Publicado no Globo
O governo Temer impôs R$ 40 bilhões em novas multas às empresas protagonistas do caso Lava Jato. A iniciativa foi da Advocacia-Geral da União, órgão de assessoria do presidente da República.
As sanções têm um efeito prático, a intimidação dos executivos que confessam ou pretendem revelar seus crimes e parceiros políticos — acham procuradores federais e advogados dessas empresas, num raro consenso.
O volume de dinheiro cobrado pelo governo é suficiente para ameaçar a sobrevivência financeira de Odebrecht, Camargo Correa, OAS, Queiroz Galvão, UTC e Engevix.
Numa comparação, supera em quatro vezes o valor que a Odebrecht, a maior empreiteira, se comprometeu a pagar, nos próximos 23 anos, no acordo com o Ministério Público Federal do Brasil, o Departamento de Justiça dos Estados Unidos, e a Procuradoria-Geral da Suíça.
Semana passada, o governo apresentou à Justiça a sexta ação de improbidade contra esse grupo de empresas, responsável por fraudes e corrupção em negócios da Petrobras realizados nas administrações Lula e Dilma.
As sanções incluem sete pessoas físicas, entre elas os principais dirigentes da Odebrecht e três ex-diretores da empresa estatal, Paulo Roberto Costa, Pedro Barusco e Renato Duque, que negocia uma delação premiada.
A Advocacia-Geral da União justifica: “A vontade da empresa é materializada pela vontade daquelas pessoas físicas que tomam as decisões. A pessoa física é o fio condutor da vontade da empresa”. Acrescenta: “Neste contexto, os administradores também devem responder pelas decisões que tomaram no comando.”
A argumentação contém uma novidade. O governo aderiu à lógica de que entidades (privadas ou públicas) devem ser tratadas como pessoas físicas, e seus dirigentes devem responder pela condução da vontade da empresa, fundação ou autarquia. Se aplicada à galáxia do setor público, pode revolucionar o manejo dos contratos de compras governamentais.
Essencial, porém, é a interferência política que pauta a silenciosa disputa de poder dentro do Estado brasileiro pela influência no rumo do caso Lava-Jato. Ela nasceu dentro do Palácio do Planalto há 20 meses.
Em novembro de 2015, Emilio Odebrecht levou ao governo Dilma o texto-base de uma Medida Provisória que instituía o acordo de leniência sem colaboração dos executivos. Desejava atenuar penas e perdas, oferecendo em troca a contenção de danos ao governo e aos sócios políticos. Dilma assinou a MP 703, que acabou sepultada pela reação pública.

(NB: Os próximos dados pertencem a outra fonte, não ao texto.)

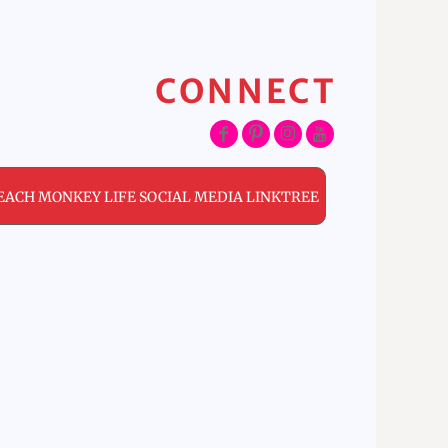
CONNECT
EACH MONKEY LIFE SOCIAL MEDIA LINKTREE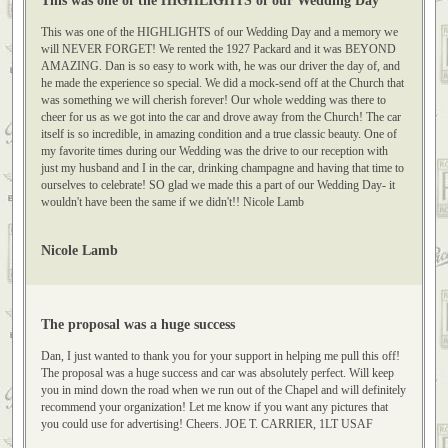
This was one of the HIGHLIGHTS of our Wedding Day
This was one of the HIGHLIGHTS of our Wedding Day and a memory we
will NEVER FORGET! We rented the 1927 Packard and it was BEYOND
AMAZING. Dan is so easy to work with, he was our driver the day of, and
he made the experience so special. We did a mock-send off at the Church that
was something we will cherish forever! Our whole wedding was there to
cheer for us as we got into the car and drove away from the Church! The car
itself is so incredible, in amazing condition and a true classic beauty. One of
my favorite times during our Wedding was the drive to our reception with
just my husband and I in the car, drinking champagne and having that time to
ourselves to celebrate! SO glad we made this a part of our Wedding Day- it
wouldn't have been the same if we didn't!! Nicole Lamb
Nicole Lamb
The proposal was a huge success
Dan, I just wanted to thank you for your support in helping me pull this off!
The proposal was a huge success and car was absolutely perfect. Will keep
you in mind down the road when we run out of the Chapel and will definitely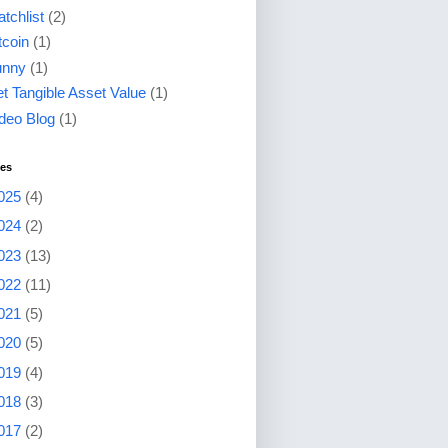
tchlist
(2)
tcoin
(1)
unny
(1)
t Tangible Asset Value
(1)
deo Blog
(1)
ves
025
(4)
024
(2)
023
(13)
022
(11)
021
(5)
020
(5)
019
(4)
018
(3)
017
(2)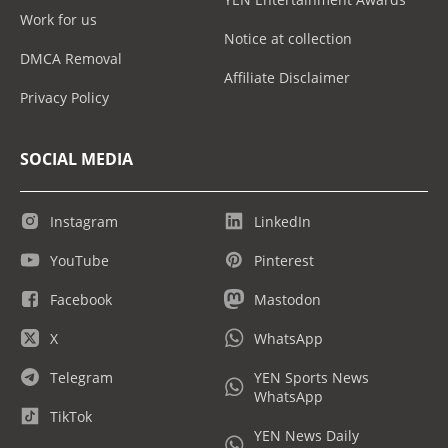
Work for us
Notice at collection
DMCA Removal
Affiliate Disclaimer
Privacy Policy
SOCIAL MEDIA
Instagram
LinkedIn
YouTube
Pinterest
Facebook
Mastodon
X
WhatsApp
Telegram
YEN Sports News
WhatsApp
TikTok
YEN News Daily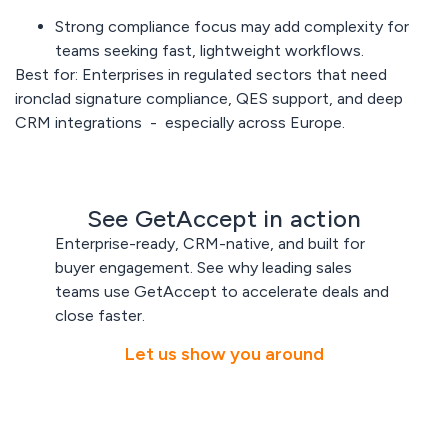
Strong compliance focus may add
complexity
for
teams seeking fast, lightweight workflows.
Best for:
Enterprises in regulated sectors that need
ironclad signature compliance, QES support, and deep
CRM integrations - especially across Europe.
See GetAccept in action
Enterprise-ready, CRM-native, and built for
buyer engagement. See why leading sales
teams use GetAccept to accelerate deals and
close faster.
Let us show you around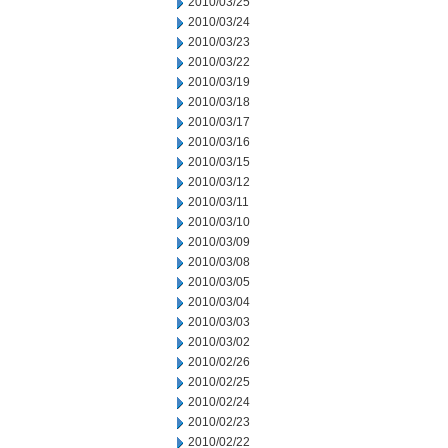
2010/03/25
2010/03/24
2010/03/23
2010/03/22
2010/03/19
2010/03/18
2010/03/17
2010/03/16
2010/03/15
2010/03/12
2010/03/11
2010/03/10
2010/03/09
2010/03/08
2010/03/05
2010/03/04
2010/03/03
2010/03/02
2010/02/26
2010/02/25
2010/02/24
2010/02/23
2010/02/22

Odebrecht, então, se rendeu. Listou R$ 10 bilhões em subornos em 12 países. Destacou pagamentos no Brasil a um terço dos ministros e senadores, metade dos governadores estaduais e duas centenas de deputados, prefeitos e vereadores.
Agora, sob Temer, assiste-se a um alinhamento de órgãos auxiliares do Executivo e do Legislativo (Advocacia-Geral e Tribunal de Contas da União) em confronto com o Ministério Público Federal, para pressionar empresas, cujos dirigentes encontram-se em confissão e delação dos associados políticos.
Além de deixar réus intimidados, esse conflito dentro do Estado produz insegurança sobre os acordos de leniência já assinados no Brasil, na Suíça e nos Estados Unidos.